> TASK SET:
a: According to the LOAD FROM page, which kind of file path is currently supported for the external data source?
b: Write out the LOAD FROM page from "Basic Syntax" up to and including "return all columns.", switching "Specifies" to "Defines".

LOAD FROM
The LOAD FROM clause loads external data sources as temporary tables and executes relational operations directly on them.
This mechanism is designed for lightweight, on-the-fly analysis of external data without importing it into persistent graph storage.
LOAD FROM is particularly suitable for exploratory queries, data validation, and one-time analytical workloads.
Basic Syntax
LOAD FROM "<file_path>" (<options>)
RETURN <column_list>;Parameters
-
<file_path>Specifies the external data source path. Currently, only local file system paths are supported. -
<options>Specifies format-related and performance-related options. Supported options depend on the data format. -
RETURN <column_list>Specifies the columns to return. Use*to return all columns.
LOAD FROM CSV
CSV (Comma-Separated Values) is the most commonly used format for temporary table operations.
CSV Format Options
The following options control how CSV files are parsed:
| Option | Type | Default | Description |
|---|---|---|---|
delim | char | | | Field delimiter. Can be a single character (e.g. ',') or an escape character (e.g. '\t') |
header | bool | true | Whether the first row contains column names |
quote | char | " | Quote character used to enclose field values |
escape | char | \ | Escape character for special characters |
quoting | bool | true | Whether to enable quote processing |
escaping | bool | true | Whether to enable escape character processing |
Query Examples
All the following query examples use the Modern dataset.

[Page images and extracted text]

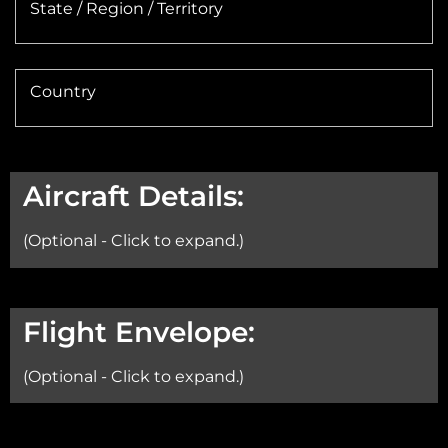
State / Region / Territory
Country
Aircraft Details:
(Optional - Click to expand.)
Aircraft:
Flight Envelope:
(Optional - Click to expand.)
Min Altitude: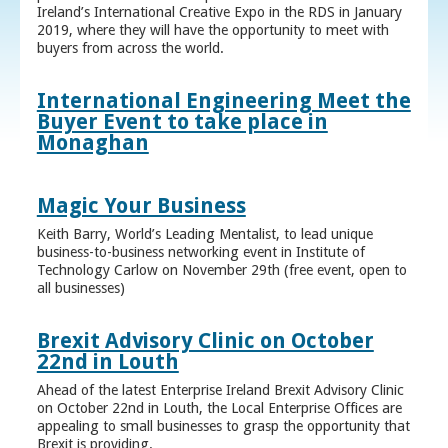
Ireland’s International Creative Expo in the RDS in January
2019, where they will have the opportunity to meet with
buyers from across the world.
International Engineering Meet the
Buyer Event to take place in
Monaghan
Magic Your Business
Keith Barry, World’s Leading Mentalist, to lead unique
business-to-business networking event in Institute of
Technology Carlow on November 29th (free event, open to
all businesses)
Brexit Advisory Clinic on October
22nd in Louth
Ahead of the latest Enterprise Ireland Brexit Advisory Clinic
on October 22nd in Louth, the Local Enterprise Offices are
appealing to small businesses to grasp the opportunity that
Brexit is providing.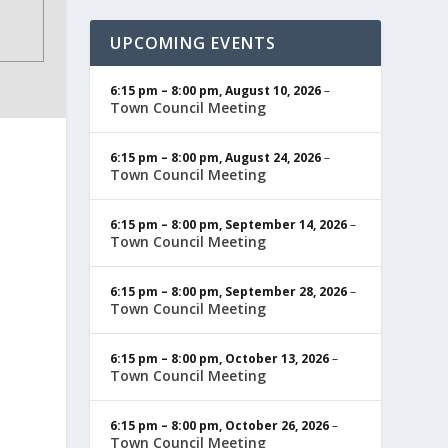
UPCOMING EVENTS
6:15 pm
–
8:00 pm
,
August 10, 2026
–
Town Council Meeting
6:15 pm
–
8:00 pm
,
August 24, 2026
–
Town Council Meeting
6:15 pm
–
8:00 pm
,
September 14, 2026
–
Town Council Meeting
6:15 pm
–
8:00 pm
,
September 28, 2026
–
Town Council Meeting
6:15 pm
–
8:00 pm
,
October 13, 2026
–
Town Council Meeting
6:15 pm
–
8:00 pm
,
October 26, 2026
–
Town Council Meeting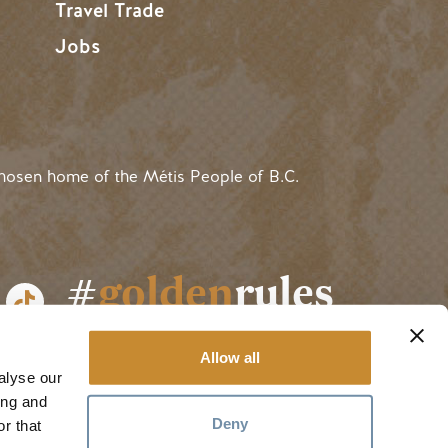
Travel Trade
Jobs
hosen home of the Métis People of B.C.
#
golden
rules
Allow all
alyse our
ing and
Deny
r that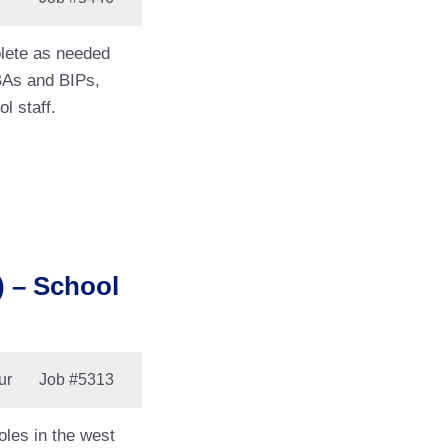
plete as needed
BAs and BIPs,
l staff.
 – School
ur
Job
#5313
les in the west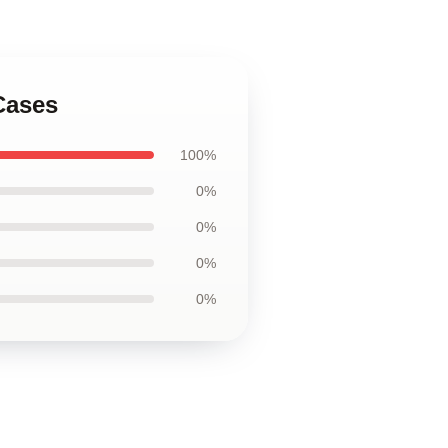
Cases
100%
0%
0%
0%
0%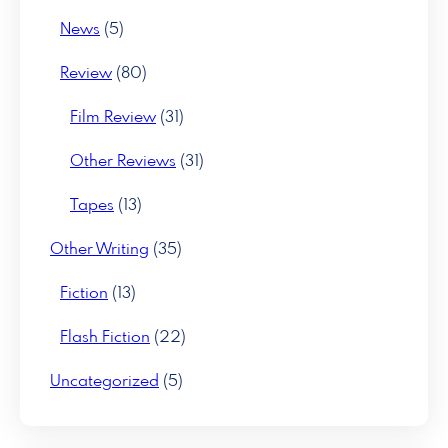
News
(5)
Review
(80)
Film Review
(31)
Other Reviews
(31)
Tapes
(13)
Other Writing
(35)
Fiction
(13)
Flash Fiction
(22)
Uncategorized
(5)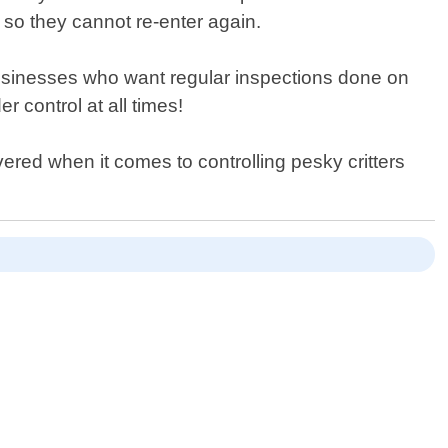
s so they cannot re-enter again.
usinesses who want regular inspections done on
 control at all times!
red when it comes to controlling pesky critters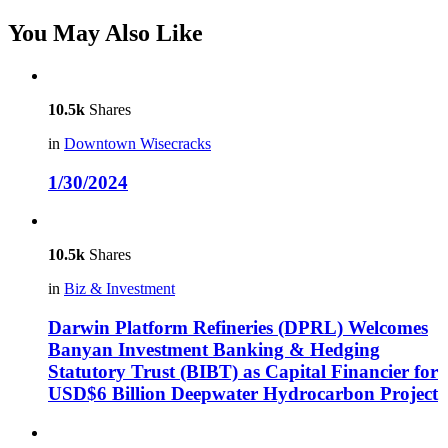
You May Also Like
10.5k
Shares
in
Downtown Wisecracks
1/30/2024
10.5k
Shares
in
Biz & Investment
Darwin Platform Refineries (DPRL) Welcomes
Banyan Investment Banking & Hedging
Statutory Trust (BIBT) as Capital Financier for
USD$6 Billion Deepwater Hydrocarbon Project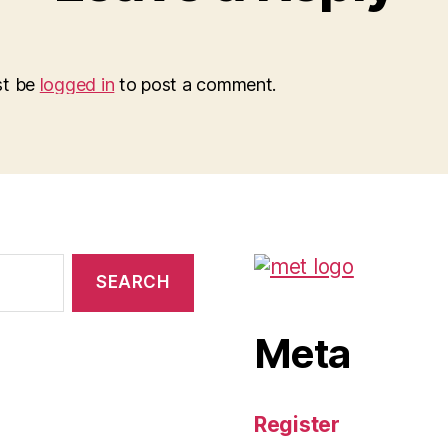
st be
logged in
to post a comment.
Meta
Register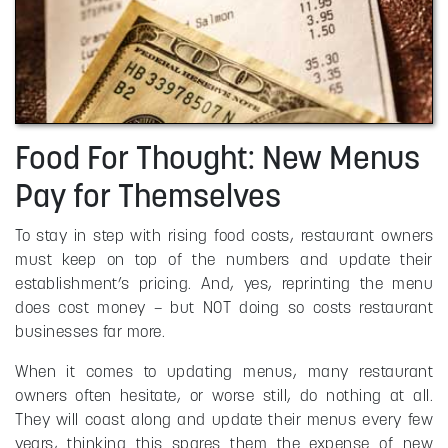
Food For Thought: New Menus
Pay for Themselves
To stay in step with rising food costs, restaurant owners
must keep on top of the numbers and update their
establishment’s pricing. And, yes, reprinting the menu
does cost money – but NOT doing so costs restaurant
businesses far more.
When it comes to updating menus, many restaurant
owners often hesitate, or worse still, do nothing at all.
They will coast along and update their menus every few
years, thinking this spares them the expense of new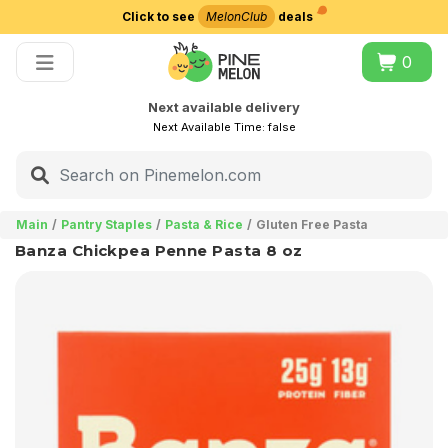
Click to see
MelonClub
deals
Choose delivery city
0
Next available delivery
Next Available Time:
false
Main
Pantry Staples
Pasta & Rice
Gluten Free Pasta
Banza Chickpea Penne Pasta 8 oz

> ANSWER SECTION:
a: Only local file system paths.

b:
Basic Syntax
LOAD FROM "<file_path>" (<options>)
RETURN <column_list>;Parameters
-
<file_path>Defines the external data source path. Currently, only local file system paths are supported. -
<options>Defines format-related and performance-related options. Supported options depend on the data format. -
RETURN <column_list>Defines the columns to return. Use*to return all columns.